» Data for analysis:

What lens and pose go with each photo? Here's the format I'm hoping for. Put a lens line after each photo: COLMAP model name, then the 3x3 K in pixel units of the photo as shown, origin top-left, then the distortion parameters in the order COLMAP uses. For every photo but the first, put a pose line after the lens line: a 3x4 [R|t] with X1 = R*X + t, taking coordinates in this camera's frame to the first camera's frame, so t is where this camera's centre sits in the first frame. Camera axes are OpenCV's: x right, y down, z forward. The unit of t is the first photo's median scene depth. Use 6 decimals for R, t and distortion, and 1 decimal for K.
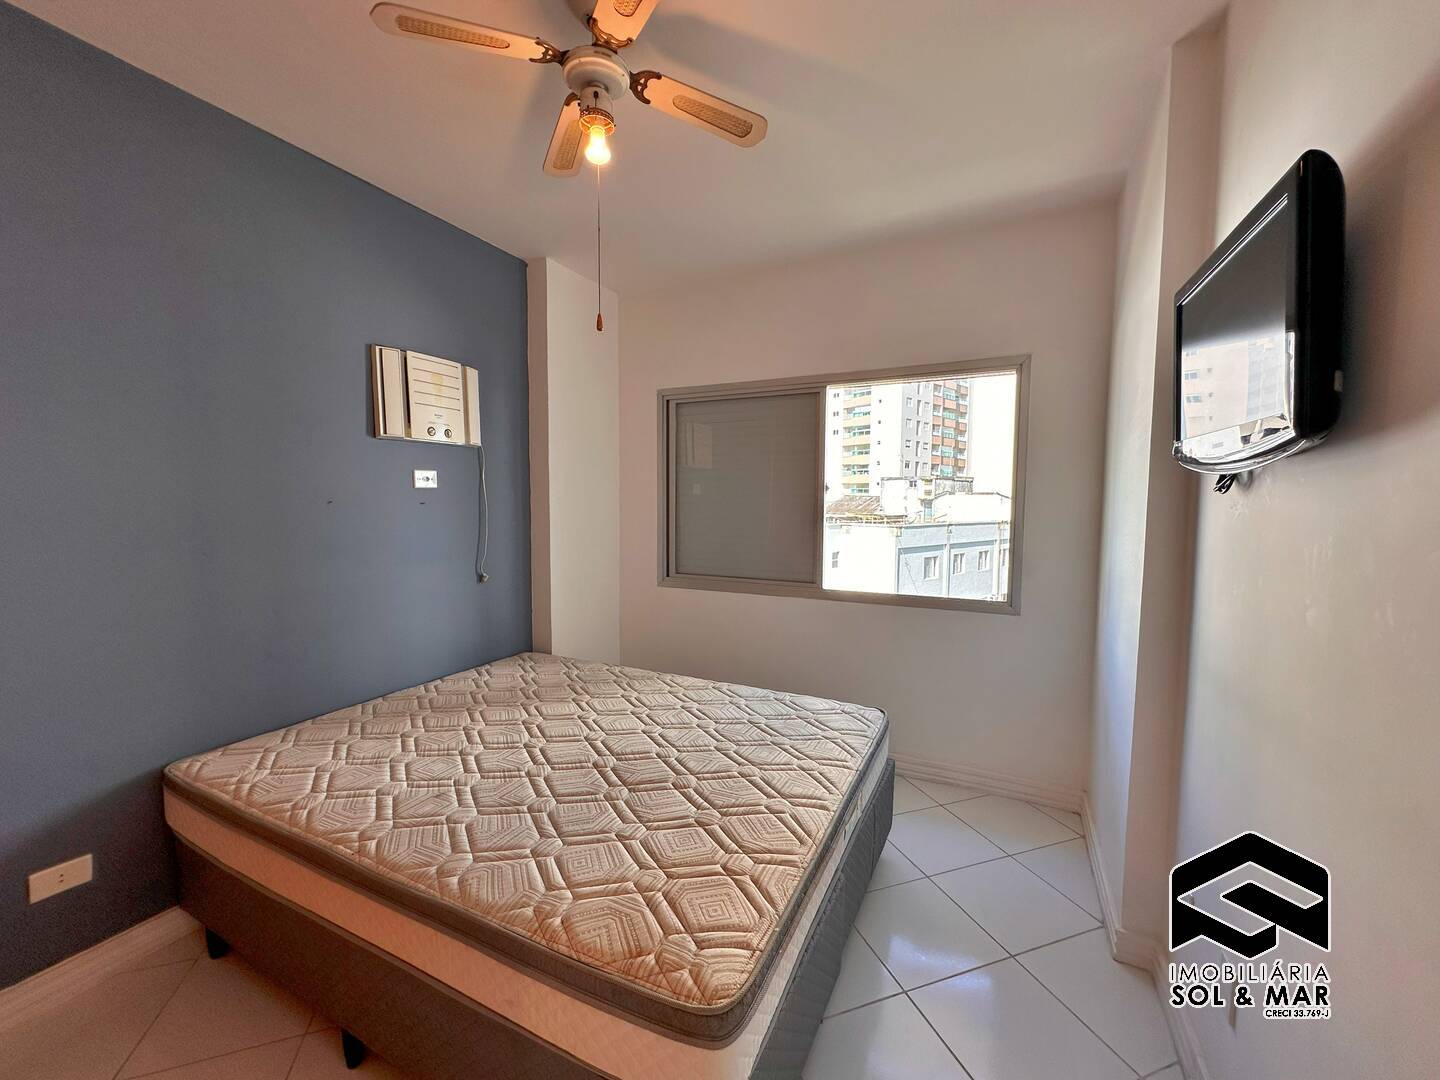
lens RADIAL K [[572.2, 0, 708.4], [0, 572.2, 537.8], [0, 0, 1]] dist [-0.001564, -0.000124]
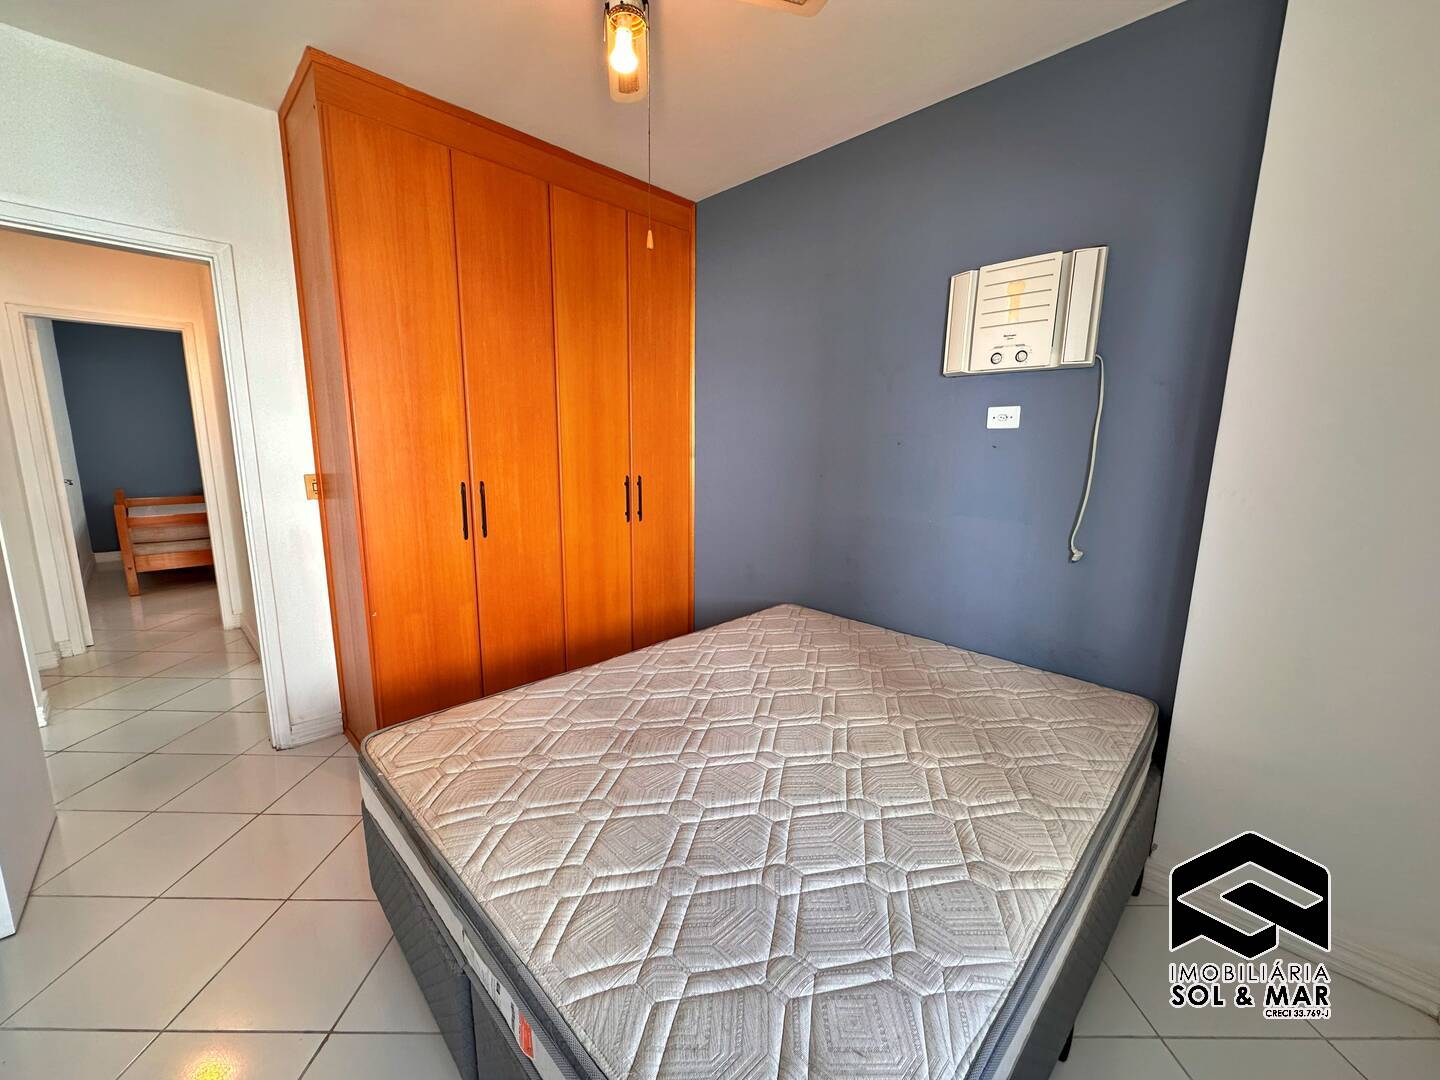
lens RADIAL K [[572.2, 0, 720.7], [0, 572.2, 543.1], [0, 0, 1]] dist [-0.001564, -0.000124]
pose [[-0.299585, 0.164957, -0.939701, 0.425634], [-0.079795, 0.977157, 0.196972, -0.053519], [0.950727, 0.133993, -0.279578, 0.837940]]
==
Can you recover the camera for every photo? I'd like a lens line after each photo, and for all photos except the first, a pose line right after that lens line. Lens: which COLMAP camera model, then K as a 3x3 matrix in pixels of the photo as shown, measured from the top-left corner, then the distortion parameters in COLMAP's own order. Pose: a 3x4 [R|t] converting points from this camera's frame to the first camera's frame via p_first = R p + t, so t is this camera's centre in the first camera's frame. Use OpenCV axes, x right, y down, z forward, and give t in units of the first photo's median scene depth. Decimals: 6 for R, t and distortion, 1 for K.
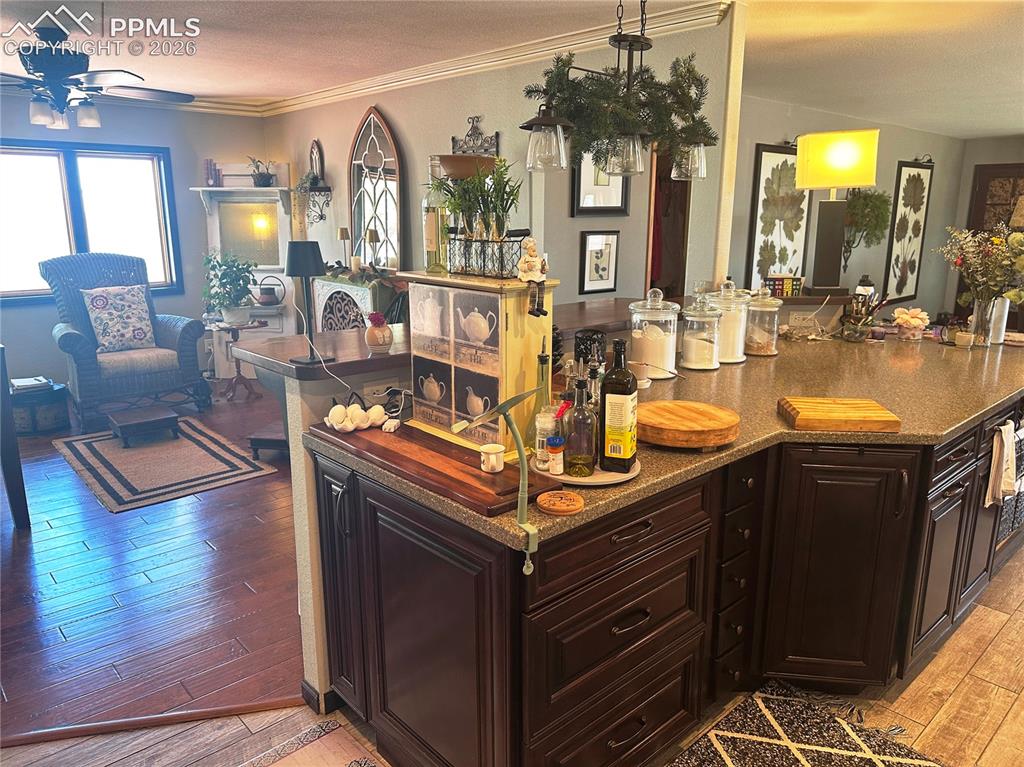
==
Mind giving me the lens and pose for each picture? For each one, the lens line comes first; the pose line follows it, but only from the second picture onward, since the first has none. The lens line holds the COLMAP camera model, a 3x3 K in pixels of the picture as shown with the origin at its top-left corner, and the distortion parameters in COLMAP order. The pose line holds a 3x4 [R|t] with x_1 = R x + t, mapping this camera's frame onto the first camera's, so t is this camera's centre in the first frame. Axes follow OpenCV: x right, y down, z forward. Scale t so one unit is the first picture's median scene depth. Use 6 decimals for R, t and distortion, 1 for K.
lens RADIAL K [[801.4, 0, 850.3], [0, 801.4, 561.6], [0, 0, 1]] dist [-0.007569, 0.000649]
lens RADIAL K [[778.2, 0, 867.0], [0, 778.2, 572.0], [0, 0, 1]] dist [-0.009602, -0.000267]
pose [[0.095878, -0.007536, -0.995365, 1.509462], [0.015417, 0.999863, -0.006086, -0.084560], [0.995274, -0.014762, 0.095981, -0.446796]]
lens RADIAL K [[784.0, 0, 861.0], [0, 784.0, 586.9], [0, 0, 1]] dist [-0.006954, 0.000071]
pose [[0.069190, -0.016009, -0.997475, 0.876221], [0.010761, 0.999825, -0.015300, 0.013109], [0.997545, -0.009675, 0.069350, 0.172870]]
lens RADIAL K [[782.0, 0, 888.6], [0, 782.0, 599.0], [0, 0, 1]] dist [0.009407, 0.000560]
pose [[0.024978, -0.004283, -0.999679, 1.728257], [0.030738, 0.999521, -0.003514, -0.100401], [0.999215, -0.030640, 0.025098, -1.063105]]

» Your objective: Arrange as a JSON list of strings the lines from the one that contains "What lens and" through the one that contains "537.8], [0, 0, 1]] dist [-0.001564, -0.000124]", one string per line, with blank lines left out. Leave the pictures out of the answer.

» The completed task:
[
  "What lens and pose go with each photo? Here's the format I'm hoping for. Put a lens line after each photo: COLMAP model name, then the 3x3 K in pixel units of the photo as shown, origin top-left, then the distortion parameters in the order COLMAP uses. For every photo but the first, put a pose line after the lens line: a 3x4 [R|t] with X1 = R*X + t, taking coordinates in this camera's frame to the first camera's frame, so t is where this camera's centre sits in the first frame. Camera axes are OpenCV's: x right, y down, z forward. The unit of t is the first photo's median scene depth. Use 6 decimals for R, t and distortion, and 1 decimal for K.",
  "lens RADIAL K [[572.2, 0, 708.4], [0, 572.2, 537.8], [0, 0, 1]] dist [-0.001564, -0.000124]"
]